First it was your favorite cocktail and now it’s your cool, arguably bacteria-fighting water bottle, but the news is not looking good for copper-made drinking vessels. According to a report published in the New York Post, your shiny copper water bottles could actually be making you sick.
Earlier this summer, news broke that the pretty mugs that Moscow mules come in might actually cause food and copper poisoning. Indiana state health officials issued a warning to consumers that any food or drink that has a pH balance of below 6 — vodka, ginger beer, and lime juice (the yummy ingredients that make up a Moscow mule) all fall under that category — should not come in contact with copper.
Brace yourself: It could cause vomiting, diarrhea, and even jaundice.
“High concentrations of copper are poisonous and have caused foodborne illness.

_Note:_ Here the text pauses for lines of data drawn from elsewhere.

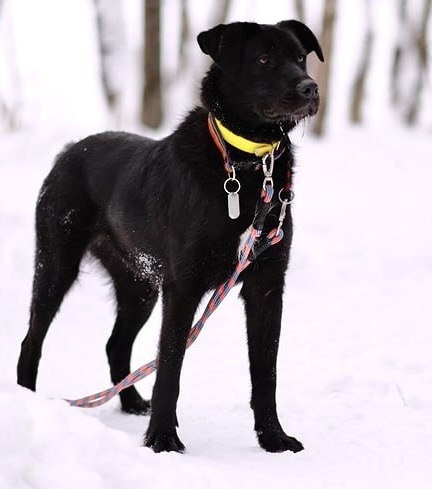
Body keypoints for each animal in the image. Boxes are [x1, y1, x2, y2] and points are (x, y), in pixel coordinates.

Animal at [18, 21, 322, 452]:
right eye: (264, 59)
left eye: (300, 57)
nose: (310, 88)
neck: (246, 164)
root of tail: (69, 151)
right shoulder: (183, 287)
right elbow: (171, 366)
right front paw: (162, 438)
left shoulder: (266, 284)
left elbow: (266, 372)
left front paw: (273, 438)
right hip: (56, 266)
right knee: (32, 340)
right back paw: (27, 400)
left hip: (140, 286)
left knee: (116, 344)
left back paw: (131, 402)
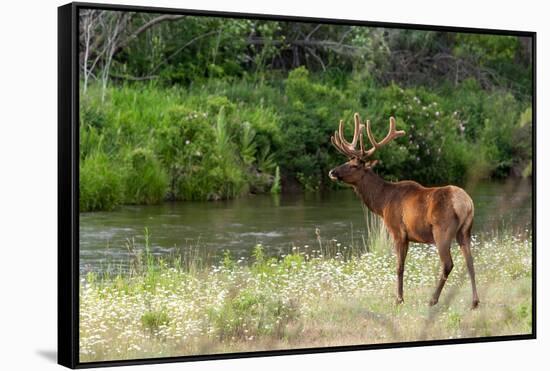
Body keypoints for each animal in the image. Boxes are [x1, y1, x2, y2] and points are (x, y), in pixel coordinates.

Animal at [330, 112, 480, 310]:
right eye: (347, 161)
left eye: (354, 165)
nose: (332, 172)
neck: (382, 203)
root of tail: (466, 203)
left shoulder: (398, 231)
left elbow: (399, 267)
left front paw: (399, 299)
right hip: (465, 230)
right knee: (470, 261)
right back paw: (474, 302)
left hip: (442, 230)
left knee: (448, 263)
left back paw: (433, 300)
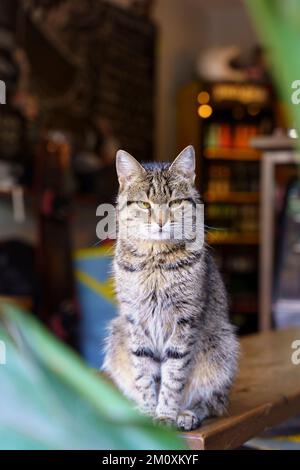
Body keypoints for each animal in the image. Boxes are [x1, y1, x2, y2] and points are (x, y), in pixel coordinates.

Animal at [103, 146, 239, 430]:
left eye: (175, 203)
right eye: (144, 204)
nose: (161, 222)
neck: (155, 260)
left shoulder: (184, 320)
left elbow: (173, 377)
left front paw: (166, 414)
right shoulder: (135, 319)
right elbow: (144, 374)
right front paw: (148, 411)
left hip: (222, 345)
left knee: (212, 401)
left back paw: (187, 414)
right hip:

When copper and copper alloy surfaces contact acidic foods, copper may be leached into the food,” the Iowa Alcoholic Beverages Division stated.
And now, that warning has made it to the cool new water bottles you’ve been seeing on Instagram feeds and in wellness stores.

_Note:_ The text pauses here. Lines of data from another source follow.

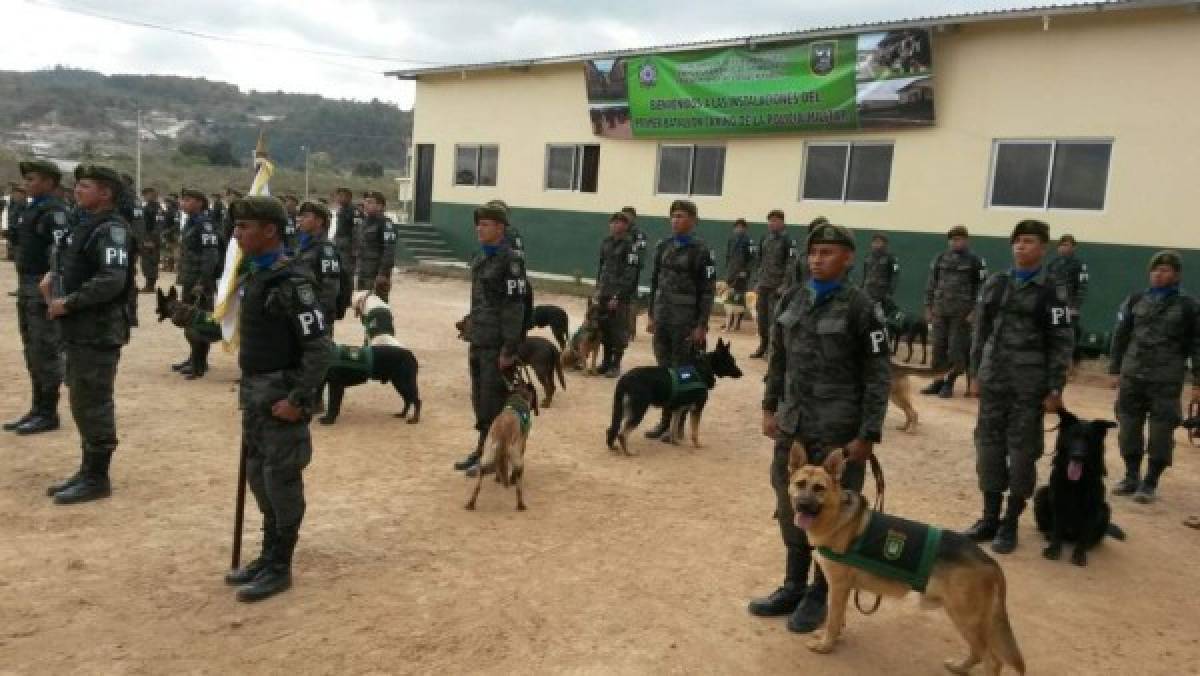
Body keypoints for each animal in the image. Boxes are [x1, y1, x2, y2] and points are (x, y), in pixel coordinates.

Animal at [609, 338, 739, 453]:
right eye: (732, 362)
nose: (741, 373)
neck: (703, 368)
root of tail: (625, 378)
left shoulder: (678, 409)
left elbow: (674, 427)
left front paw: (674, 442)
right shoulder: (697, 409)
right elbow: (694, 431)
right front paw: (697, 444)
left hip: (623, 409)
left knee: (612, 429)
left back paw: (613, 446)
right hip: (638, 410)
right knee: (622, 434)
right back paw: (628, 452)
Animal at [792, 446, 1027, 672]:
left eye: (819, 488)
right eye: (799, 484)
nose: (802, 505)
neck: (835, 516)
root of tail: (988, 559)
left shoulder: (839, 587)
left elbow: (833, 619)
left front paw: (826, 645)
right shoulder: (843, 589)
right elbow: (839, 618)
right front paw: (833, 637)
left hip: (965, 616)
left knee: (992, 660)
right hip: (964, 616)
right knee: (979, 653)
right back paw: (959, 667)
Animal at [1032, 410, 1123, 569]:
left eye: (1088, 440)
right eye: (1072, 437)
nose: (1077, 456)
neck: (1077, 482)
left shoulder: (1091, 507)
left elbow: (1084, 535)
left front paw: (1079, 554)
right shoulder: (1058, 502)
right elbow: (1057, 528)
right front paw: (1053, 549)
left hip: (1104, 509)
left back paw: (1088, 545)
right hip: (1041, 494)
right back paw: (1049, 535)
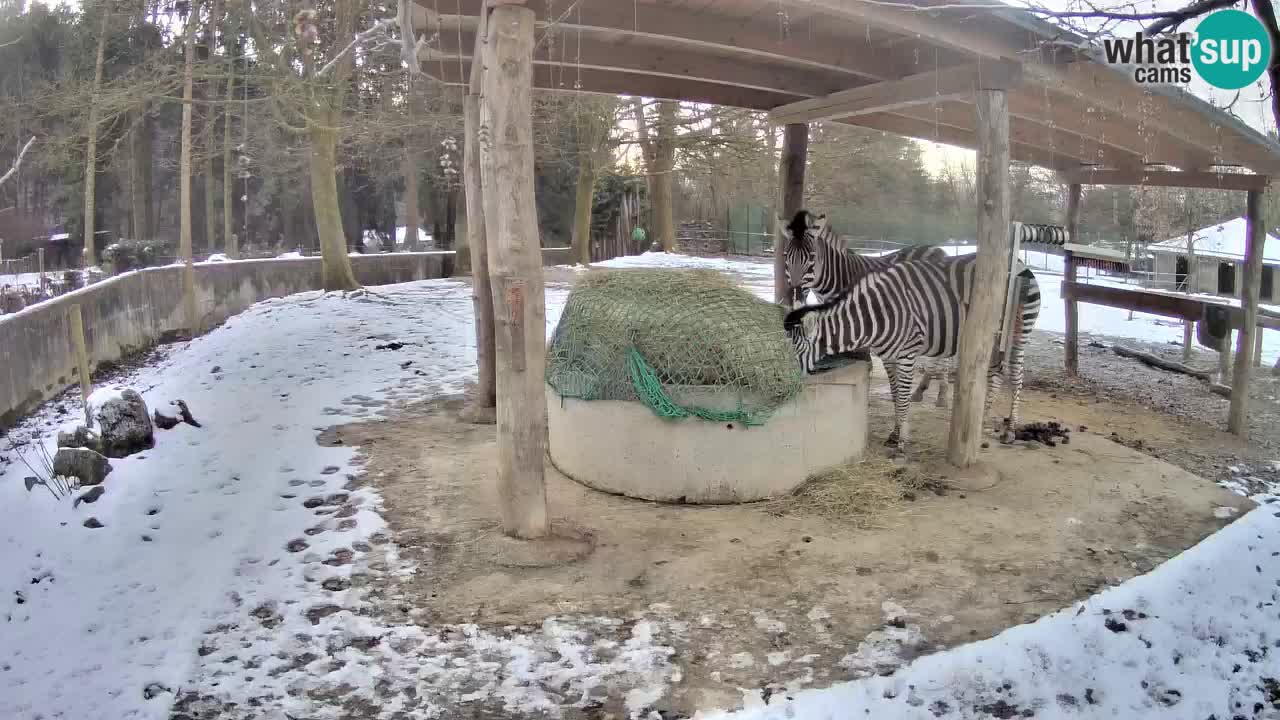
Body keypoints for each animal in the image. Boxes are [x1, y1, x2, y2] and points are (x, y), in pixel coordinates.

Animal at [773, 210, 957, 407]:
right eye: (785, 256)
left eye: (812, 257)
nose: (795, 298)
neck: (837, 278)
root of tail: (938, 249)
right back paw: (921, 390)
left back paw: (941, 395)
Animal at [778, 254, 1039, 450]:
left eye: (794, 350)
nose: (779, 388)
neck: (875, 316)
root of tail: (1019, 261)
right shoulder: (888, 357)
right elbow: (895, 395)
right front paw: (895, 433)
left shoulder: (907, 353)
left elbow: (903, 396)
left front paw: (902, 442)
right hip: (991, 339)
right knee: (995, 374)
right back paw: (981, 421)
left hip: (1019, 331)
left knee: (1016, 376)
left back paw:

These Ayurvedic bottles have been lauded for their health benefits since they splashed onto the scene about a year ago. Copper H2O, one of the most highly-reviewed brands, claims it has anti-bacterial properties, slows down aging, eliminates toxins in your body, and boosts your brain power, and says its powers date far back to Indian medicine.

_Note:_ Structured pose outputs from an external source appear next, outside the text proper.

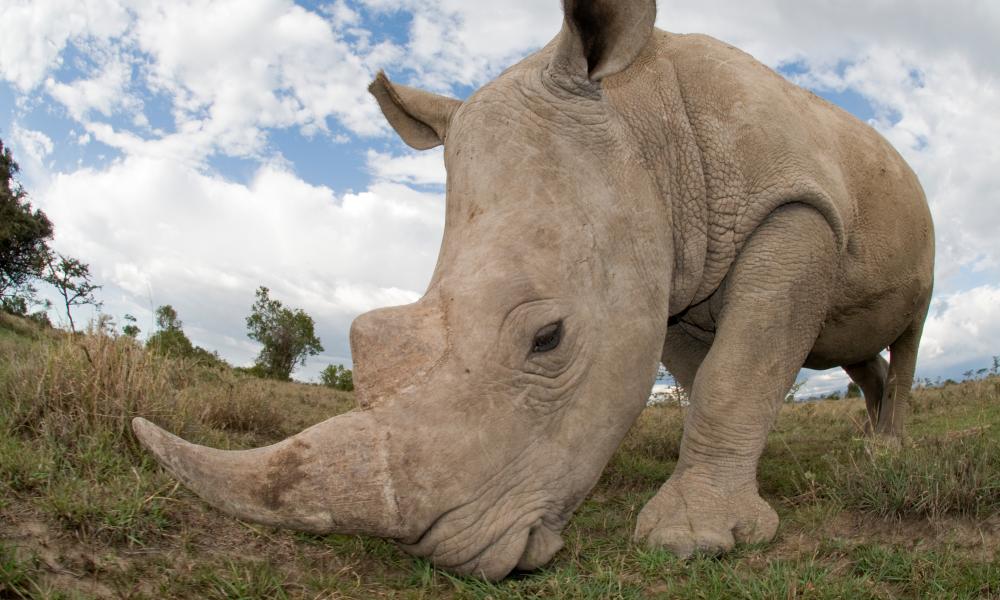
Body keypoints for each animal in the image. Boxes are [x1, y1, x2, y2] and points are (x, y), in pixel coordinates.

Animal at [131, 0, 928, 580]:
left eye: (548, 338)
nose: (442, 549)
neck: (645, 125)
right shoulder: (671, 278)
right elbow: (716, 376)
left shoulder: (793, 209)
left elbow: (737, 374)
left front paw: (690, 541)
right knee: (855, 351)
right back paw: (870, 438)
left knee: (910, 329)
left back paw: (888, 455)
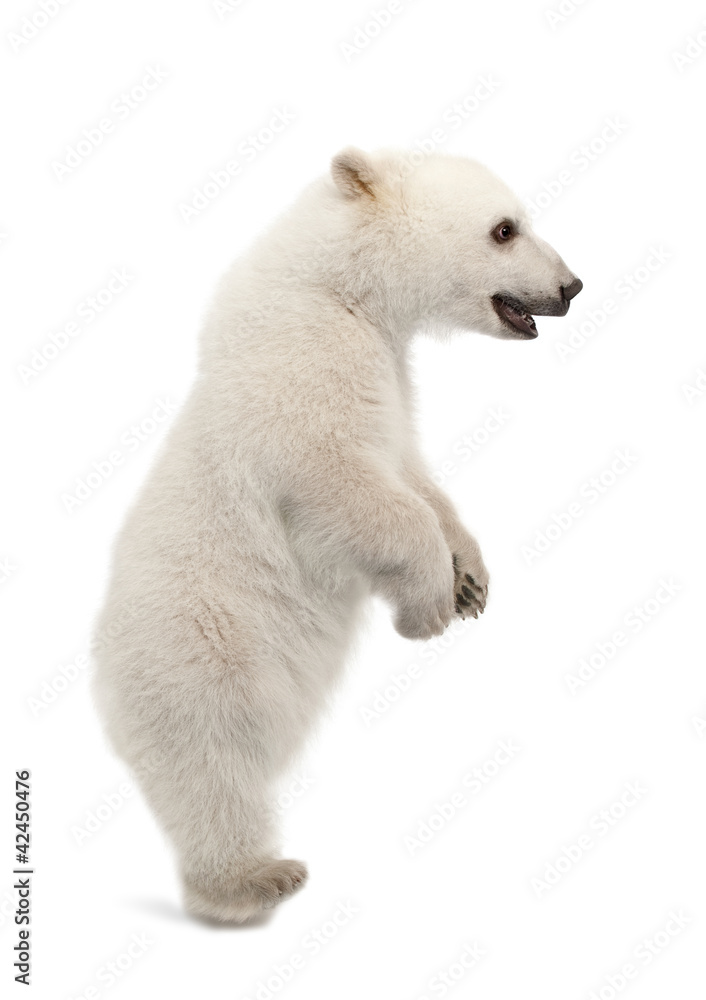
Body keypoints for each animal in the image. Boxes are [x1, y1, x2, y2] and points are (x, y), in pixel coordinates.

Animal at [91, 147, 582, 922]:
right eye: (506, 229)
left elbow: (412, 470)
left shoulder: (389, 375)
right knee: (211, 765)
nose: (571, 287)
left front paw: (470, 578)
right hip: (199, 648)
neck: (336, 283)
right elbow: (344, 483)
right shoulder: (307, 363)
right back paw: (252, 880)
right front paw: (427, 610)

However, as the New York Post notes, those claims have not been substantiated in studies.
“I don’t see anything in the medical literature about [these benefits],” Dr. Terry Gordon, NYU School of Medicine Environmental Medicine Professor, says. “In water pipes or soil, yes, but there’s just no data on water bottles or copper pots.”
But it goes far beyond questionable benefits. Not only may they not be good for you, they could also be damaging to your health. As the report points out, high levels of copper in your water—which can naturally seep into the water through the vessel you drink it from, especially if you leave the drink in the bottle overnight—can potentially cause vomiting, diarrhea, nausea, and at worst, lead to death.
To make sure you’re not harming your body, Gordon says, do not let drinks sit in the bottle overnight. And no matter what you do, never put acidic juices (like orange juice or grapefruit juice) in the bottle. That’s a surefire recipe for stomach troubles.